If people at first make rash observations about the suffering of God’s Servant, they are soon led in their conscience to realize its purpose. In this section they realize that the suffering is vicarious.
The earliest and most common moral judgment, which people pass on pain, is that which is implied in its name—that is penal. People suffer because God is angry with them. That is what Job’s visitors concluded about his suffering. Here, Israel says, “We esteemed him stricken, smitten of God, and afflicted.” That is, they saw the suffering Servant and thought God was striking him.
But now they knew they were wrong. The hand of God was indeed upon the Servant, and the reason was sin, yet the sin was not his, but theirs. Verse 4 makes this clear, and verses 5 and 6 amplify it.
Note the parallelism of this fifth verse: “he was wounded for our transgressions” and “he was crushed for our iniquities.” The contrast is between “he” and “our.” All his suffering was because of our rebellions and sins.
The second set of expressions clarify the purpose of this vicarious or substitutionary suffering as redemptive: “The chastisement of our peace” and “by his stripes we are healed.” All interpreters of this verse agree that the peace, the healing, is ours in consequence of the chastisement and scourging. The pain was his in consequence of the sin that was ours—that is, the suffering was vicarious. And the pain brought spiritual healing and peace—that is, the suffering was redemptive.
That the suffering is vicarious and redemptive is confessed by Israel in verse 6: “All we like sheep have gone astray, we have turned everyone to his own way, and the LORD has laid on him the iniquity of us all. The verse begins and ends with “all.” Substitutionary suffering of this Servant touches all who have sinned—and we know that that is all of us.
In every family, in every nation, the innocent suffer for the guilty. Vicarious suffering is not arbitrary or accidental; it comes with our growth, it is of the very nature of life. It is that part of the service of humankind, to which we are all born, and of the reality of which we daily grow more aware.
Vicarious suffering is not a curse. It is service—service to God. It proves to be a power where every other moral force has failed. This is very intelligible, because it is based on love. Any parents who have suffered and sacrificed for their children can understand the impulse.

● Extracted entries
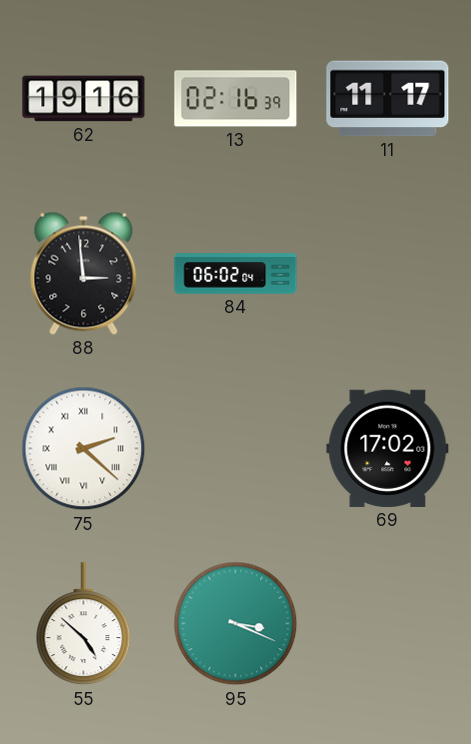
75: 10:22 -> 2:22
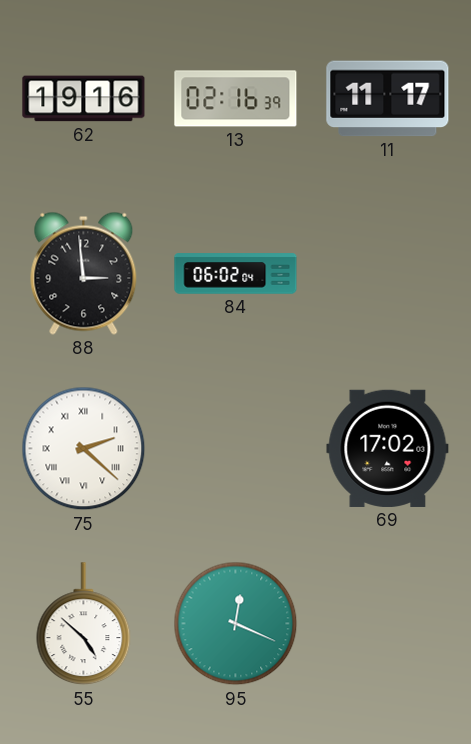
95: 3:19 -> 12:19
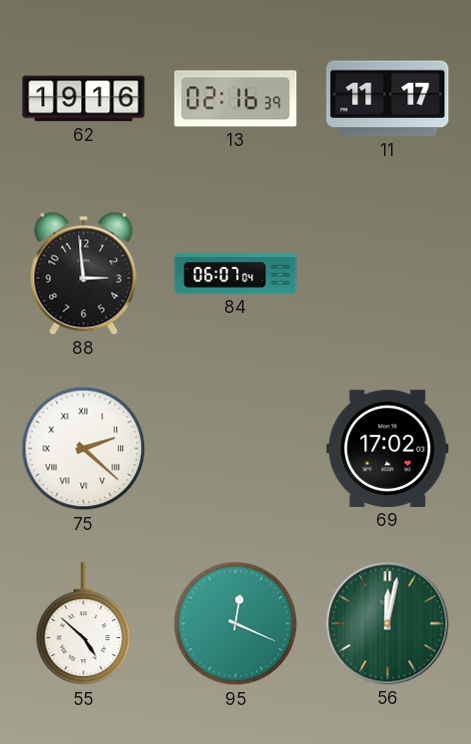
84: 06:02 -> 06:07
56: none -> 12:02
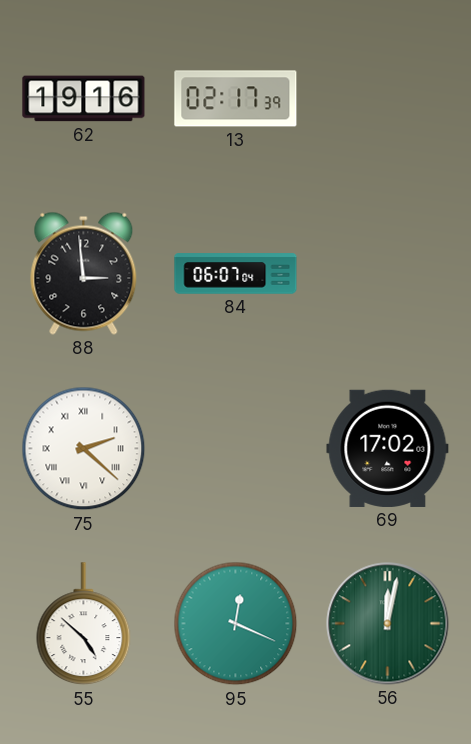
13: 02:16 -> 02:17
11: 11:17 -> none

---

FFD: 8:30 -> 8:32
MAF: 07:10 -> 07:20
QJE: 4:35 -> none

● Brief 1
Write out the section of the passage on vicarious suffering from "Note the parallelism" to "rebellions and sins.".
● Brief 2
Continue the passage on the suffering Servant, beginning after its final sentence.

● Task response 1
Note the parallelism of this fifth verse: “he was wounded for our transgressions” and “he was crushed for our iniquities.” The contrast is between “he” and “our.” All his suffering was because of our rebellions and sins.

● Task response 2
But people argue that vicarious suffering is unjust. They forget, however, that there are two reasons people endure suffering in this world—justice and love. We often suffer because we ourselves are not innocent. We share the cause of pain in the world. This is justice. But to suffer in service to God is a demonstration of love. The epitome of this is the suffering Servant. Not only is his suffering vicarious—it is voluntary. Human experience feels it has found its highest and holiest form of love when the innocent is willing to take the blame for others. “Greater love has no man than this, that a man lay down his life for his friends,” and greater spiritual service can no one do for others, than to suffer with them and for them that they might be healed spiritually.
But, of course, the suffering of this Servant far outdistanced human vicarious suffering (and it is here the nature of the Servant begins to unfold): his suffering removes sin. We may observe a Moses interceding for the sinful people, asking God to take his life so that wrath could be averted from those worshiping the golden calf. That is noble; it’s magnificent. But it cannot remove sin. God himself had to carry the sins of his people. What all vicarious suffering had failed to do in Israel’s experience, the suffering of our Lord accomplished. Centuries after this oracle was written our divine Lord came and fulfilled to the letter the words of this prophecy. His vicarious suffering would strike the heart into penitence and lift it to peace with God.
If the third stanza confessed that it was for the sins of the people the Servant suffered, the fourth stanza declares that he himself was sinless, and yet silently submitted to all which injustice laid on him.
What is so remarkable is that although he was afflicted and oppressed, he did not open his mouth. Such a thing is almost unheard of in the Old Testament. No one else could remain silent under pain. In the Old Testament sufferers broke out into one of two voices—the voice of guilt or the voice of doubt. The sufferer is either confessing his sin which the suffering has called to his attention or, when he feels no guilt, he is protesting his suffering, challenging God in argument. David, Jeremiah, Job, and countless others, including us we must confess, are not silent under pain. We confess that we deserve it, or complain that we do not.
Not so with the suffering Servant. He did not open his mouth, but was silent like a sheep led to the slaughter. Why was this Servant the unique sample of silence under suffering? Because he knew the truth. It had been said of him in 52:13: “My servant shall deal wisely.” He knew what he was about. He had no guilt of his own, and no doubts of God. He knew that is was not punishment he was enduring for himself, but that it was a service he was performing—a service laid on him by God, a service for man’s redemption, a service sure of results that were glorious. If anything will enable a person to accept silently his suffering it is this—the knowledge that the suffering was service to God.
The prophet reports that the Servant was innocent. He had done no violence; no guile was found in him. Yet he was taken to judgment by tyrannical powers. It was judicial murder. And when they considered that he was lawfully put to death, they consistently gave him a convict’s grave. On this note the stanza ends. He was innocent, but he willingly submitted to the oppression, an oppression that carried him to an ignominious burial. From all appearances, an innocent man’s life ended fruitlessly. But nothing could be further from the truth.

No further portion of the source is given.